[JOB 1]: Reproduce the part of the UN reform article that begins at the words "The memo proposes" and ends after "UN Refugee Agency.".
[JOB 2]: Pick up the UN reform article after its last sentence and keep writing it.

(PASSAGE SHOWN Opens)

This post was originally published at the New Arab on 2 June 2025

In early May, Reuters obtained a confidential UN document outlining far-reaching reform proposals aimed at streamlining the organisation’s broad operations, improving efficiency, and cutting costs.

The document cites “geopolitical shifts” and “significant cuts to foreign aid budgets” as factors that are undermining the UN’s legitimacy and effectiveness.

These changes, now under consideration by senior UN leadership, are part of Secretary-General António Guterres’ UN80 initiative, introduced in March in anticipation of the UN’s 80th anniversary this year.

The memo proposes merging dozens of UN bodies into four pillars: peace and security, humanitarian affairs, sustainable development and human rights. Its recommendations include, amongst others, plans to combine the operational activities of the World Food Programme, UNICEF, the World Health Organisation and the UN Refugee Agency.

“The need to reform the UN system has been debated for decades,” Niels Harild, a Danish development policy expert with over 40 years of experience at international organisations such as the World Bank and UNHCR, told The New Arab.

“One of the major problems is mandate creep. UNICEF is running large-scale health programs that would more naturally fall under the WHO. And UNHCR, whose primary mandate is refugee protection, is managing major water and sanitation projects. Everyone is doing everything. It’s costly and inefficient.”

The latest push for reform, triggered in part by the USAID freeze, may have been inevitable and even long overdue. But the real question, Harild says, is whether these changes are being properly planned.

He warns that the current wave of reform risks “throwing out the baby with the bathwater,” arguing that the sweeping changes forced by drastic and sudden aid cuts now have to be rushed through without enough thought for their long-term impact on global humanitarian work.

Aid cuts

Discussions to reform the UN system are being held amidst escalating humanitarian needs in places like Gaza and Sudan, where vulnerable communities most acutely feel the consequences of funding cuts.

Aid organisations say Sudan’s civil war, now entering its third year, has become the most severe humanitarian crisis in decades. For the first time in modern humanitarian history, more than 30 million people in a single country are in need of humanitarian aid.

Nearly 13 million people have been forced from their homes by violence over the past two years, making this one of the largest displacement crises since World War II.

The United States provided $830 million in emergency assistance last year, reaching 4.4 million people in Sudan.

But when the Trump administration cut off that lifeline in January by dismantling the US Agency for International Development (USAID), the impact on the Sudanese people has been devastating.

Other wealthy nations have failed to step in and close the funding gap left behind by the USAID freeze. On the contrary, other major donor countries, including the UK, Germany, the Netherlands, and France, have also cut back their foreign aid budgets.

(PASSAGE SHOWN Closes)
(DATA SECTION Opens)

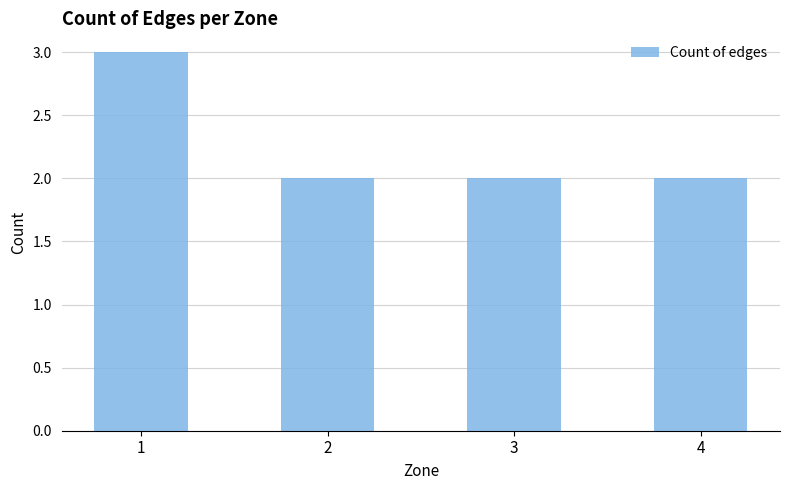

What is the maximum value shown in the chart?

3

(DATA SECTION Closes)

[ANSWER BOX 1]:
The memo proposes merging dozens of UN bodies into four pillars: peace and security, humanitarian affairs, sustainable development and human rights. Its recommendations include, amongst others, plans to combine the operational activities of the World Food Programme, UNICEF, the World Health Organisation and the UN Refugee Agency.

[ANSWER BOX 2]:
The UK plans to cut aid spending from 0.5% to 0.3% of gross national income starting in 2027, amounting to an annual reduction of roughly £6 billion, as part of Prime Minister Starmer’s strategy to increase defence funding.

Britain’s development minister, Jenny Chapman, stated earlier this month that “the days of viewing the UK government as a global charity are over”.

Powerplay

The UN has long called for efforts to localise development aid, intending to reduce costs and recognising that local actors are better capable of implementing programmes with a sustainable outcome.

Yet according to Avishan Chanani, a senior Iranian-American consultant with over 20 years of experience in international humanitarian and development work, particularly in the Middle East, “localisation is more rhetoric than reality”.

She explains that decisions about where and how aid is delivered are often made far from the communities most affected. “Rather than responding to realities on the ground, donors routinely shape aid around their geopolitical agendas. Key decisions are made in capital cities thousands of miles away from the actual crises,” Chanani told TNA.

In this power dynamic, she adds, “INGOs, many of which are heavily dependent on donor funding, end up serving as conduits for donor priorities, rather than acting as independent humanitarian or development actors.”

The US provided $830 million in emergency assistance to Sudan last year, with recent cuts devastating aid efforts in the country. [Getty]

This is reflected in Gaza, where the humanitarian crisis deepens and aid channels are increasingly politicised. While the UN and many NGOs have so far resisted Israeli-US proposals to funnel all Gaza assistance through militarised logistics hubs, growing resource constraints are making it harder to hold the line. 

This is also reflected in the UN migration agency’s collaboration with the Trump administration. The UN agency, which derives 40% of funding from the US, has controversially worked with the US government to assist its so-called self-deportation programme in which unauthorised migrants are threatened to leave, or face deportation or criminal persecution. 

“The drastic global reduction in humanitarian funding will deepen already entrenched inequalities within the global aid system,” according to Chanani. “It’s about whose priorities get protected when the money dries up. When objectives shift or funding becomes politically inconvenient, support is simply withdrawn, regardless of actual need.”

Refugees become pawns

Western donor countries have long shaped humanitarian aid according to their own geopolitical interests. In recent years, this has increasingly meant efforts to contain refugees in countries far from their own borders.

A stark example is Uganda, which hosts over 70,000 Sudanese refugees among a total refugee population of nearly 1.8 million.

According to Micheal Gumisiriza, a Ugandan humanitarian practitioner who works with refugee-led organisations, aid funding in Uganda is deeply entangled in a global power struggle in which “refugees remain pawns in a chess game”.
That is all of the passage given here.